**Information supplied:**
+--
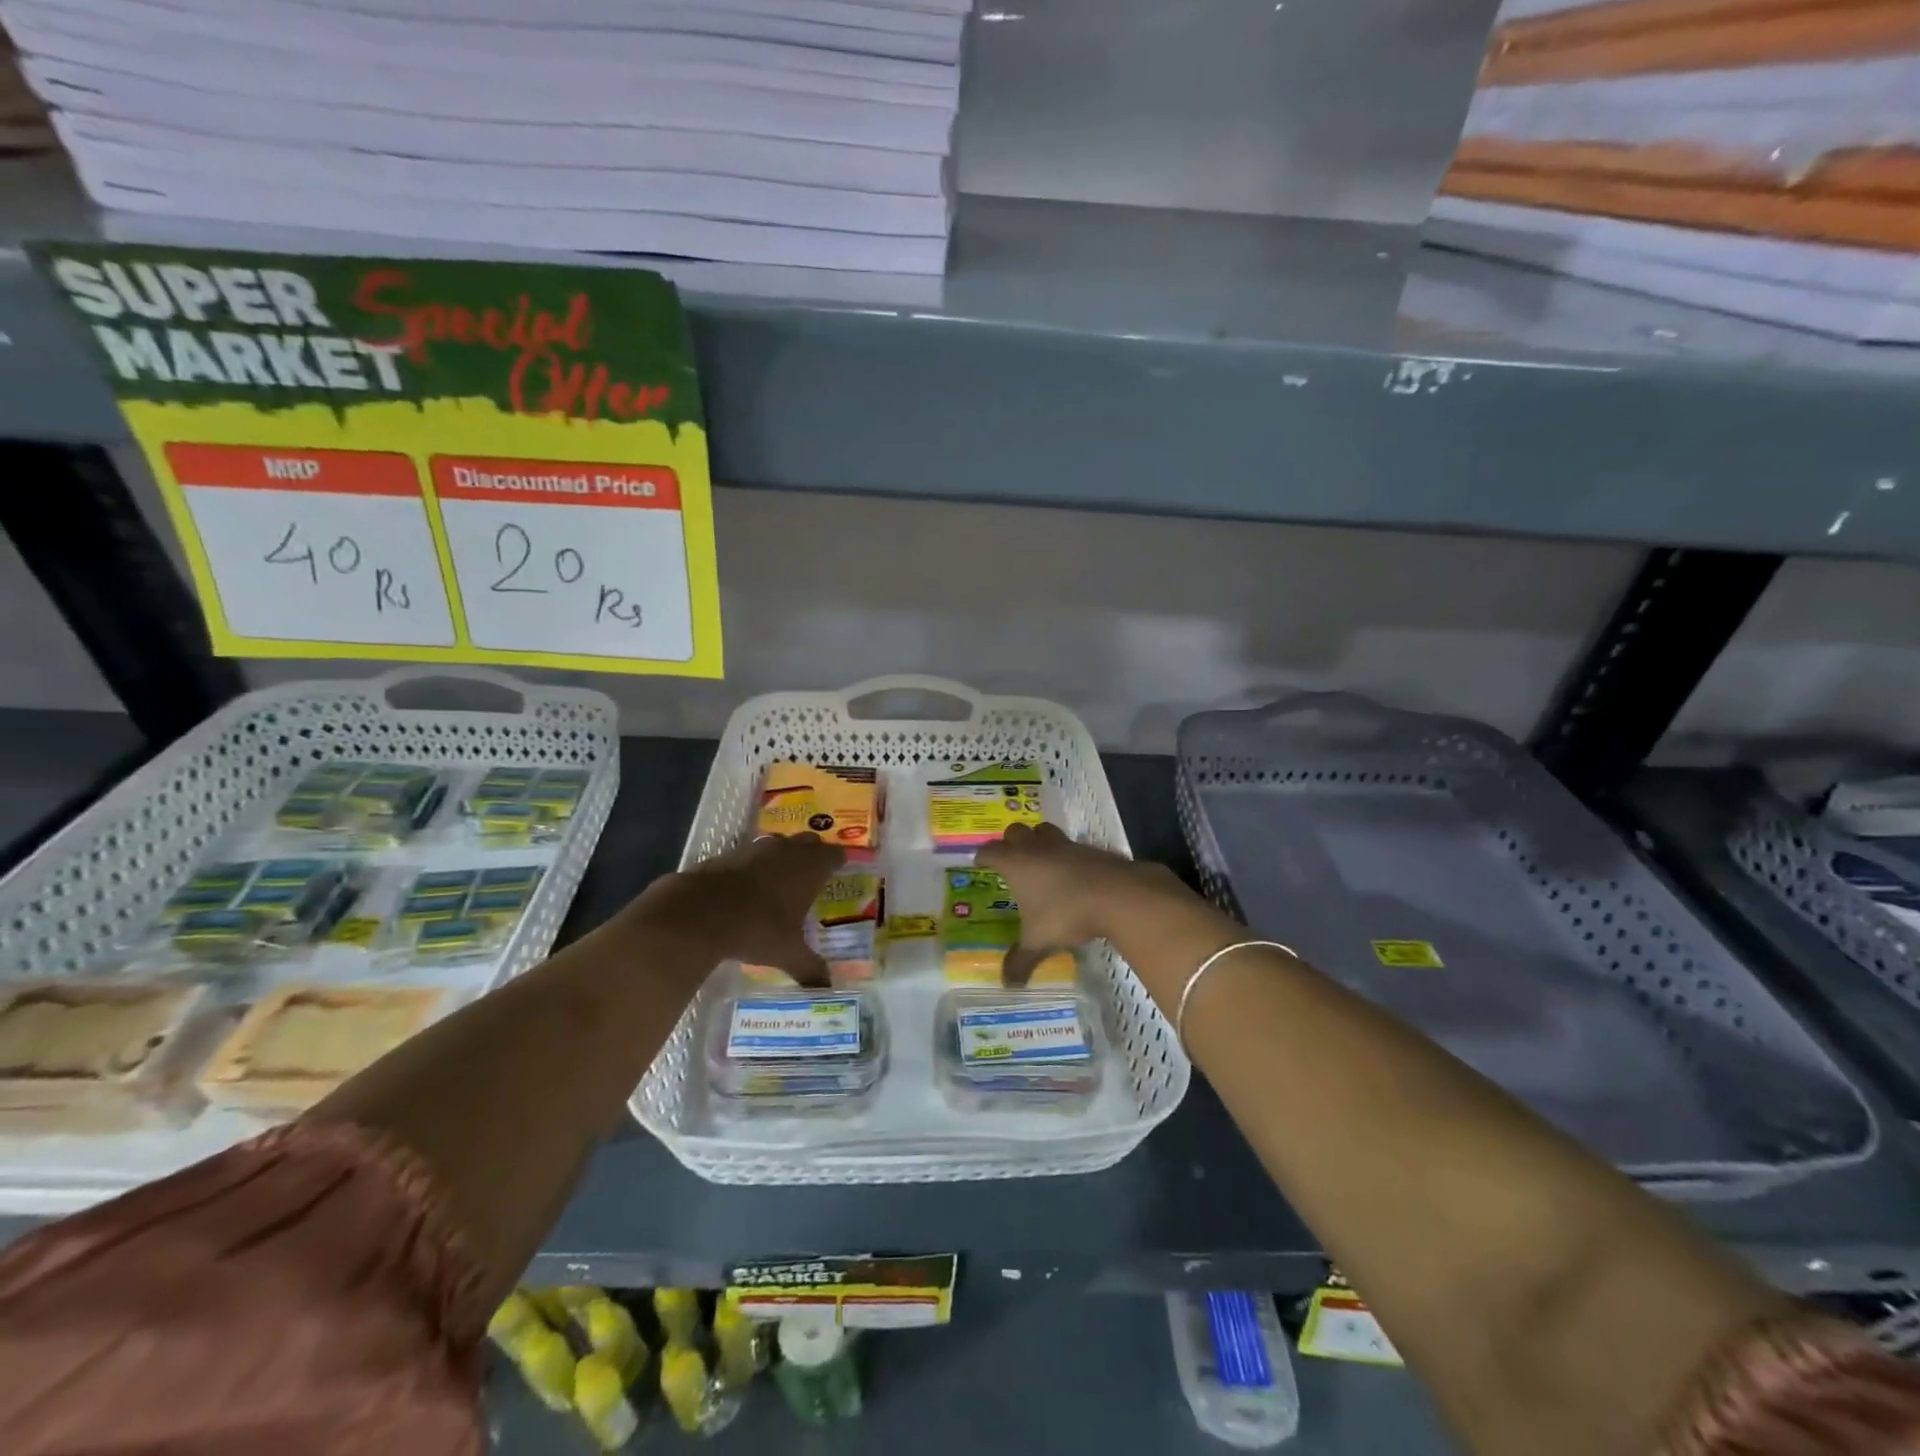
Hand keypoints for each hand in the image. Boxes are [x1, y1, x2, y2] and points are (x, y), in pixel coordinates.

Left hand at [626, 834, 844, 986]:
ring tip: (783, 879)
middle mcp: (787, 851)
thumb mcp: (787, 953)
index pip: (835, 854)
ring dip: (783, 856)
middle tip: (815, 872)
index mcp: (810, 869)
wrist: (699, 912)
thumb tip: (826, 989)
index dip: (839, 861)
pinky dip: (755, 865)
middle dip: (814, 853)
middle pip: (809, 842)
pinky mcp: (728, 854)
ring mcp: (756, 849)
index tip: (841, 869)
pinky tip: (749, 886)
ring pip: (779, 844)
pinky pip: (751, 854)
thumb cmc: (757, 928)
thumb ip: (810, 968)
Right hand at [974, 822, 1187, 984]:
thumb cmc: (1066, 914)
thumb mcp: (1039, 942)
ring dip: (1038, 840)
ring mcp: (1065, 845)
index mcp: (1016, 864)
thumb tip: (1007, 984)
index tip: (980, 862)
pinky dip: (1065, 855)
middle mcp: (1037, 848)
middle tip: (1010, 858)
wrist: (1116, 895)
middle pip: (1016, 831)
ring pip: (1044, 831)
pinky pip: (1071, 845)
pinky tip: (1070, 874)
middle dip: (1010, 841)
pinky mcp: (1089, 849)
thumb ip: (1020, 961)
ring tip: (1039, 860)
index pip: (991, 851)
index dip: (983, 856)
+--
**Task prompt:**
Repeat the entries exactly. Any picture is to be left out.

**Response to the exercise:**
Hand keypoints for each hand in the image. Boxes are [x1, y1, x2, y2] and points are (x, y), in pixel coordinates.

Left hand at [626, 834, 844, 986]:
ring tip: (783, 879)
middle mcp: (787, 851)
thumb mcp: (787, 953)
index pip: (835, 854)
ring dip: (783, 856)
middle tip: (815, 872)
index mcp: (810, 869)
wrist: (699, 912)
thumb tip: (826, 989)
index dip: (839, 861)
pinky dip: (755, 865)
middle dip: (814, 853)
middle pip: (809, 842)
pinky mcp: (728, 854)
ring mcp: (756, 849)
index tip: (841, 869)
pinky tip: (749, 886)
ring pip: (779, 844)
pinky pip: (751, 854)
thumb cmc: (757, 928)
thumb ip: (810, 968)
Right hand at [974, 822, 1187, 984]:
thumb cmc: (1066, 914)
thumb mcp: (1039, 942)
ring dip: (1038, 840)
ring mcp: (1065, 845)
index mcp: (1016, 864)
thumb tip: (1007, 984)
index tip: (980, 862)
pinky dip: (1065, 855)
middle mcp: (1037, 848)
middle tip: (1010, 858)
wrist: (1116, 895)
middle pip: (1016, 831)
ring pip: (1044, 831)
pinky pip: (1071, 845)
pinky tip: (1070, 874)
middle dip: (1010, 841)
pinky mcp: (1089, 849)
thumb ip: (1020, 961)
ring tip: (1039, 860)
index pip: (991, 851)
index dip: (983, 856)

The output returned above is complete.